Filling the void of a lost singer has put the pressure on those left standing. But Joyce has stepped up to the plate, Carreras doing most of the screaming, with Callander and Fernandez pitching in.
And vocals haven’t been the only challenge — in fact, the band has been challenging themselves deliberately. For the notoriously expeditious Joyce Collingwood (their self-titled’s shortest clocks in at 22 seconds), it’s a big deal when they say they’ve been experimenting with meatier song-lengths, as well as intros and outros.
“We do hear a lot of, ‘Man, I love what you’re doing, but as soon as I get stoked, it’s over,’” Carreras admitted. “Usually, I’d say, well if you like it so much just fucking listen to it again. But live, they don’t have that option.”
“I think we have one that’s 1:40, which would be our longest song ever.”
Are they nervous about fan reactions?
“No! Because we really believe in it,” laughed Callander. “We’re like, ‘Listen to this, this is so awesome!’ But you know, isn’t that the way all bands should be?”
(Clockwise from top-left) Mullen, Carreras, Fernandez and Callander.

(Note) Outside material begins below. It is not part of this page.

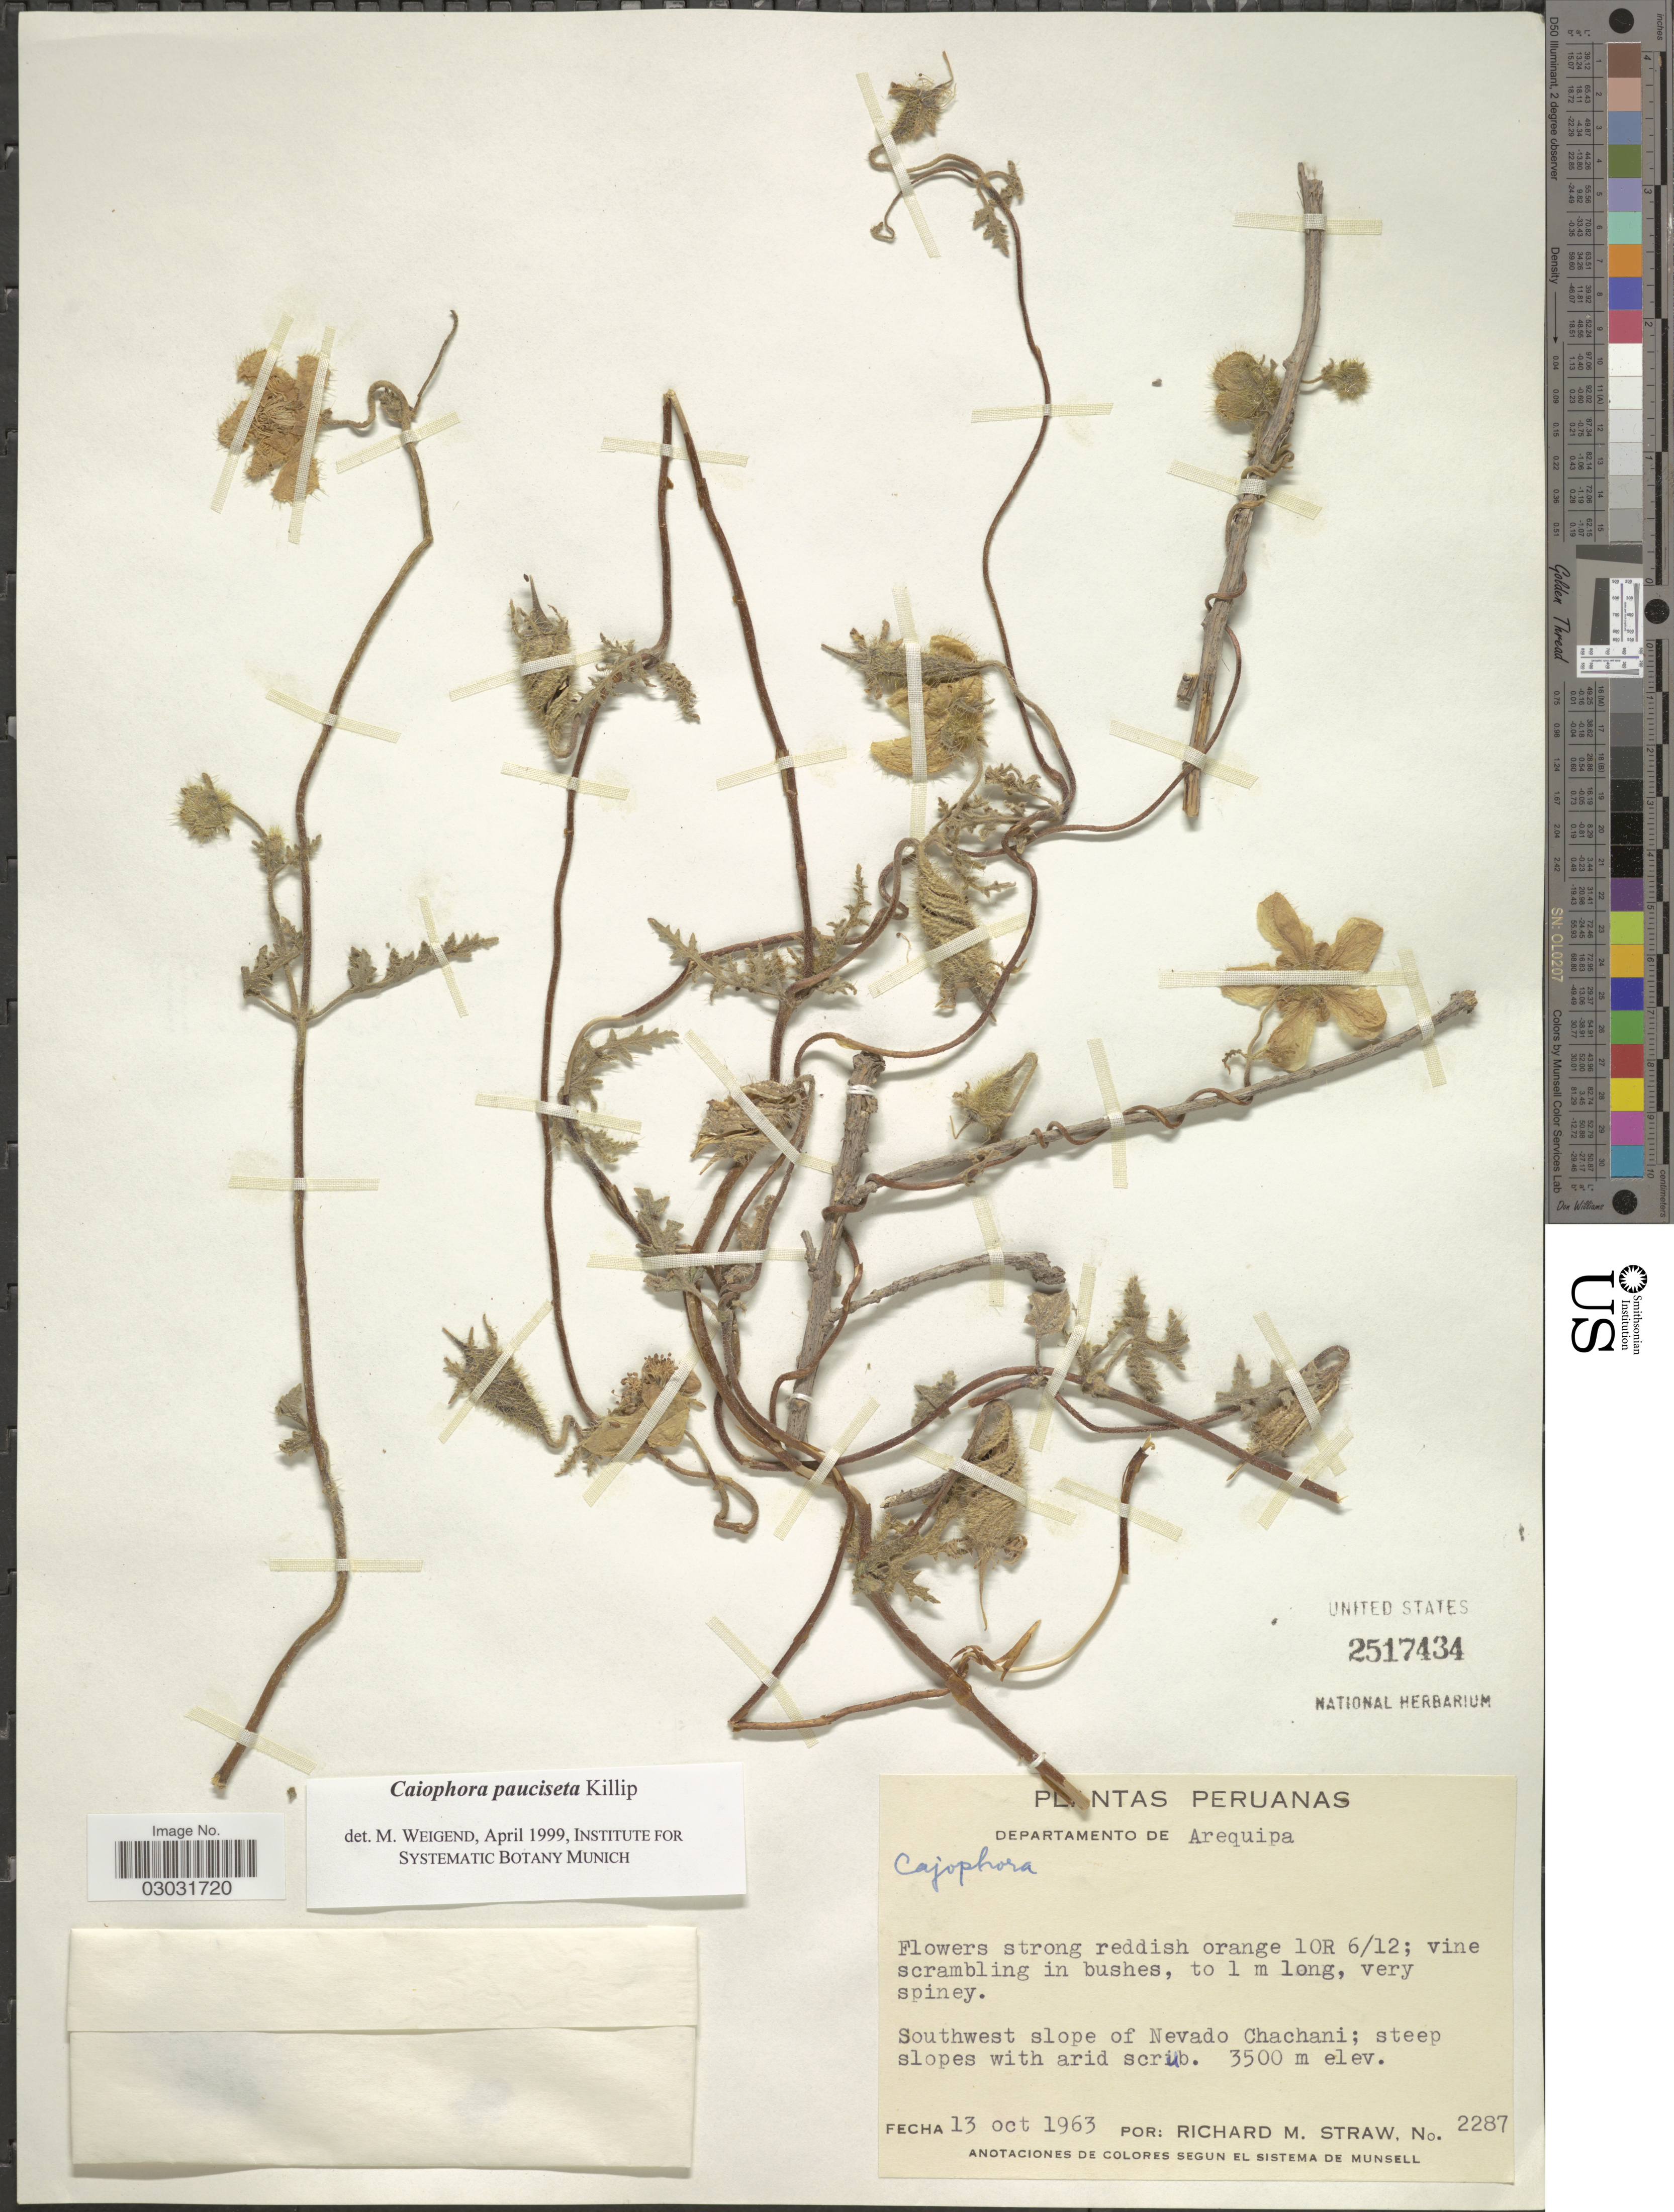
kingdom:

“I think that’s what people get out of it,” added Carreras. “We’re so stoked that they just get stoked.”
The dichotomy between their aggressive sonic personas and their sunny real-life dispositions came up again, when asked about their songwriting inspiration.
“Anger,” said Carreras, but with a Cheshire grin. “Betrayal. That’s a big theme. Any emotion that is tough to go through alone is much easier to get through in a song. It’s all poison, delicious poison.”
“And we put it out there,” said Callander, an equally puckish smile on her face. “To infect other people.”
The band’s self-titled debut can be streamed, downloaded or bought online. Keep your eyes peeled for the new album near the end of the year.